→ **Problem to solve**
Return the data word for word. Pictures are to be omitted.

[Collected data]
==========

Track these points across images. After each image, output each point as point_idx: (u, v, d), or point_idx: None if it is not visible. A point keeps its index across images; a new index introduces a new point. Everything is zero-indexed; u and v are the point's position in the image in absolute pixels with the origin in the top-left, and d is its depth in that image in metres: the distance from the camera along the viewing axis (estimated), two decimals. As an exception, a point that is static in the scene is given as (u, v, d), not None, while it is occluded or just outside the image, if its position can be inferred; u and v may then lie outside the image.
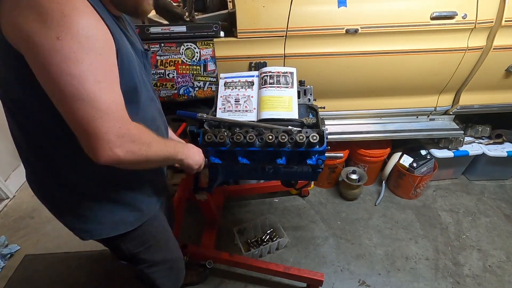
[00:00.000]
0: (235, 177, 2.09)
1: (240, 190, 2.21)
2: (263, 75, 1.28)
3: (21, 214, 2.22)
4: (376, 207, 2.18)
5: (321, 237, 1.97)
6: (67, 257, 1.91)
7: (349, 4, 1.59)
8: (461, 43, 1.67)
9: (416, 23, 1.61)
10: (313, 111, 1.24)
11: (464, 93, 1.94)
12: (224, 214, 2.13)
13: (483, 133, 2.18)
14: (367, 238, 1.96)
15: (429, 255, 1.85)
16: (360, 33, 1.62)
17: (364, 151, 2.13)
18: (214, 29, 1.61)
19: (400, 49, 1.67)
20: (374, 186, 2.35)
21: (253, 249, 1.80)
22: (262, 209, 2.19)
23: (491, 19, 1.62)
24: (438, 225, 2.03)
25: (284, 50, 1.67)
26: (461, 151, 2.12)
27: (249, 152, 1.13)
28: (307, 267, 1.70)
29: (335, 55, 1.68)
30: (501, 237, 1.95)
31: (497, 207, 2.15)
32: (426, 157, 2.08)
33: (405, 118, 2.07)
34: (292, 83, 1.26)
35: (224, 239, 1.93)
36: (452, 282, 1.71)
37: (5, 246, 1.96)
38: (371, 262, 1.82)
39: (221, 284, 1.74)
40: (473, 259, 1.83)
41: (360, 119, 2.06)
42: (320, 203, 2.23)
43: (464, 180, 2.39)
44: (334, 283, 1.72)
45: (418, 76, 1.80)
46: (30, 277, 1.82)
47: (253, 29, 1.62)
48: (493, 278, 1.73)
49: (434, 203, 2.20)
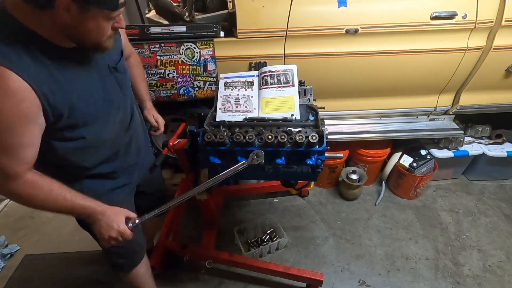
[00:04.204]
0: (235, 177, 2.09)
1: (240, 190, 2.21)
2: (263, 75, 1.28)
3: (21, 214, 2.22)
4: (376, 207, 2.18)
5: (321, 237, 1.97)
6: (67, 257, 1.91)
7: (349, 4, 1.59)
8: (461, 43, 1.67)
9: (416, 23, 1.61)
10: (313, 111, 1.24)
11: (464, 93, 1.94)
12: (224, 214, 2.13)
13: (483, 133, 2.18)
14: (367, 238, 1.96)
15: (429, 255, 1.85)
16: (360, 33, 1.62)
17: (364, 151, 2.13)
18: (214, 29, 1.61)
19: (400, 49, 1.67)
20: (374, 186, 2.34)
21: (253, 249, 1.80)
22: (262, 209, 2.19)
23: (491, 19, 1.62)
24: (438, 225, 2.03)
25: (284, 50, 1.67)
26: (461, 151, 2.12)
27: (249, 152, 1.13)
28: (307, 267, 1.70)
29: (335, 55, 1.68)
30: (501, 237, 1.95)
31: (497, 207, 2.15)
32: (426, 157, 2.08)
33: (405, 118, 2.07)
34: (293, 81, 1.26)
35: (224, 239, 1.93)
36: (452, 282, 1.71)
37: (5, 246, 1.96)
38: (371, 262, 1.82)
39: (221, 284, 1.74)
40: (473, 259, 1.82)
41: (360, 119, 2.06)
42: (320, 203, 2.23)
43: (464, 180, 2.39)
44: (334, 283, 1.72)
45: (418, 76, 1.80)
46: (30, 277, 1.82)
47: (253, 29, 1.62)
48: (493, 278, 1.73)
49: (434, 203, 2.20)
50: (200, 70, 1.70)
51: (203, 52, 1.65)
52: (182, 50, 1.65)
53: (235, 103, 1.25)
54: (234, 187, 2.20)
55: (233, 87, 1.30)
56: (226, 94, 1.28)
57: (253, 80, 1.30)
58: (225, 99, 1.27)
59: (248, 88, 1.28)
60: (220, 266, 1.76)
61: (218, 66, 1.69)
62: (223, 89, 1.30)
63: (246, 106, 1.24)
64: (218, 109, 1.25)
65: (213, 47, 1.64)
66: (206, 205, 1.66)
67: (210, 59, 1.67)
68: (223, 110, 1.24)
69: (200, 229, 1.88)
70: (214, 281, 1.75)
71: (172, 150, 1.44)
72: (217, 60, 1.67)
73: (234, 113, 1.23)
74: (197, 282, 1.75)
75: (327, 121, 2.02)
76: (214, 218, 1.83)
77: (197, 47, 1.64)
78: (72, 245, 1.96)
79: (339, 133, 1.99)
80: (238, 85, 1.30)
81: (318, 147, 1.08)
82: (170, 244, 1.65)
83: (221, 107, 1.25)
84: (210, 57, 1.66)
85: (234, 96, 1.27)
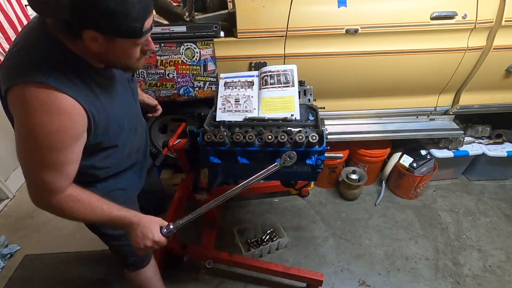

==========

→ **Expected answer**
Track these points across images. After each image, output each point as point_idx: (u, v, d), or point_idx: None if it is not visible. A point keeps its index across images; a new index introduces a new point. Everything is zero-indexed; u and v are the point's position in the image in absolute pixels with the origin in the top-left, and d is its depth in that image in metres: the distance from the camera along the viewing axis (estimated), two decimals. As an exception, a point that is static in the scene is given as (u, v, d), not None, while it is occluded or just outside the image, if its position can be inferred; u and v may then lie outside the image.
[00:00.000]
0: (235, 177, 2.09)
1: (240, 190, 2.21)
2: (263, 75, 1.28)
3: (21, 214, 2.22)
4: (376, 207, 2.18)
5: (321, 237, 1.97)
6: (67, 257, 1.91)
7: (349, 4, 1.59)
8: (461, 43, 1.67)
9: (416, 23, 1.61)
10: (313, 111, 1.24)
11: (464, 93, 1.94)
12: (224, 214, 2.13)
13: (483, 133, 2.18)
14: (367, 238, 1.96)
15: (429, 255, 1.85)
16: (360, 33, 1.62)
17: (364, 151, 2.13)
18: (214, 29, 1.61)
19: (400, 49, 1.67)
20: (374, 186, 2.35)
21: (253, 249, 1.80)
22: (262, 209, 2.19)
23: (491, 19, 1.62)
24: (438, 225, 2.03)
25: (284, 50, 1.67)
26: (461, 151, 2.12)
27: (249, 152, 1.13)
28: (307, 267, 1.70)
29: (335, 55, 1.68)
30: (501, 237, 1.95)
31: (497, 207, 2.15)
32: (426, 157, 2.08)
33: (405, 118, 2.07)
34: (292, 83, 1.26)
35: (224, 239, 1.93)
36: (452, 282, 1.71)
37: (5, 246, 1.96)
38: (371, 262, 1.82)
39: (221, 284, 1.74)
40: (473, 259, 1.83)
41: (360, 119, 2.06)
42: (320, 203, 2.23)
43: (464, 180, 2.39)
44: (334, 283, 1.72)
45: (418, 76, 1.80)
46: (30, 277, 1.82)
47: (253, 29, 1.62)
48: (493, 278, 1.73)
49: (434, 203, 2.20)
[00:04.204]
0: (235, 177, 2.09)
1: (240, 190, 2.21)
2: (263, 75, 1.28)
3: (21, 214, 2.22)
4: (376, 207, 2.18)
5: (321, 237, 1.97)
6: (67, 257, 1.91)
7: (349, 4, 1.59)
8: (461, 43, 1.67)
9: (416, 23, 1.61)
10: (313, 111, 1.24)
11: (464, 93, 1.94)
12: (224, 214, 2.13)
13: (483, 133, 2.18)
14: (367, 238, 1.96)
15: (429, 255, 1.85)
16: (360, 33, 1.62)
17: (364, 151, 2.13)
18: (214, 29, 1.61)
19: (400, 49, 1.67)
20: (374, 186, 2.34)
21: (253, 249, 1.80)
22: (262, 209, 2.19)
23: (491, 19, 1.62)
24: (438, 225, 2.03)
25: (284, 50, 1.67)
26: (461, 151, 2.12)
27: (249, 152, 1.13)
28: (307, 267, 1.70)
29: (335, 55, 1.68)
30: (501, 237, 1.95)
31: (497, 207, 2.15)
32: (426, 157, 2.08)
33: (405, 118, 2.07)
34: (293, 81, 1.26)
35: (224, 239, 1.93)
36: (452, 282, 1.71)
37: (5, 246, 1.96)
38: (371, 262, 1.82)
39: (221, 284, 1.74)
40: (473, 259, 1.82)
41: (360, 119, 2.06)
42: (320, 203, 2.23)
43: (464, 180, 2.39)
44: (334, 283, 1.72)
45: (418, 76, 1.80)
46: (30, 277, 1.82)
47: (253, 29, 1.62)
48: (493, 278, 1.73)
49: (434, 203, 2.20)
50: (200, 70, 1.70)
51: (203, 52, 1.65)
52: (182, 50, 1.65)
53: (235, 103, 1.25)
54: (234, 187, 2.20)
55: (233, 87, 1.30)
56: (226, 94, 1.28)
57: (253, 80, 1.30)
58: (225, 99, 1.27)
59: (248, 88, 1.28)
60: (220, 266, 1.76)
61: (218, 66, 1.69)
62: (223, 89, 1.30)
63: (246, 106, 1.24)
64: (218, 109, 1.25)
65: (213, 47, 1.64)
66: (206, 205, 1.66)
67: (210, 59, 1.67)
68: (223, 110, 1.24)
69: (200, 229, 1.88)
70: (214, 281, 1.75)
71: (172, 150, 1.44)
72: (217, 60, 1.67)
73: (234, 113, 1.23)
74: (197, 282, 1.75)
75: (327, 121, 2.02)
76: (214, 218, 1.83)
77: (197, 47, 1.64)
78: (72, 245, 1.96)
79: (339, 133, 1.99)
80: (238, 85, 1.30)
81: (318, 147, 1.08)
82: (170, 244, 1.65)
83: (221, 107, 1.25)
84: (210, 57, 1.66)
85: (234, 96, 1.27)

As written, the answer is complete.